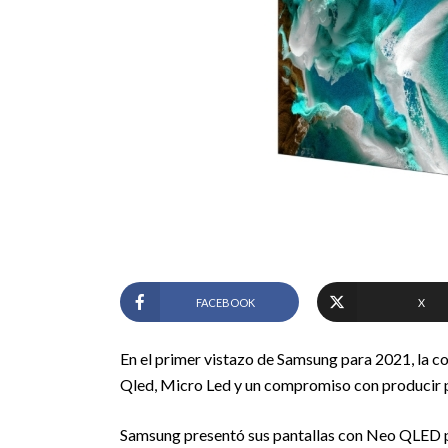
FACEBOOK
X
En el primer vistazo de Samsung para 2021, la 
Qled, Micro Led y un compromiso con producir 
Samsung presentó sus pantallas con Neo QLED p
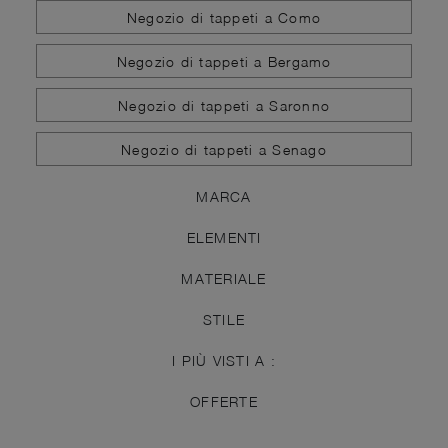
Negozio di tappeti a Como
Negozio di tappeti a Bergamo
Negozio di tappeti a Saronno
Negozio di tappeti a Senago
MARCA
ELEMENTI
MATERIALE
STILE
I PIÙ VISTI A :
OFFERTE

______________________________

* _What you have to do_:
Find every line in the records that contains the word "tappeti"; copy those lines.

* _Reply_:
Negozio di tappeti a Como
Negozio di tappeti a Bergamo
Negozio di tappeti a Saronno
Negozio di tappeti a Senago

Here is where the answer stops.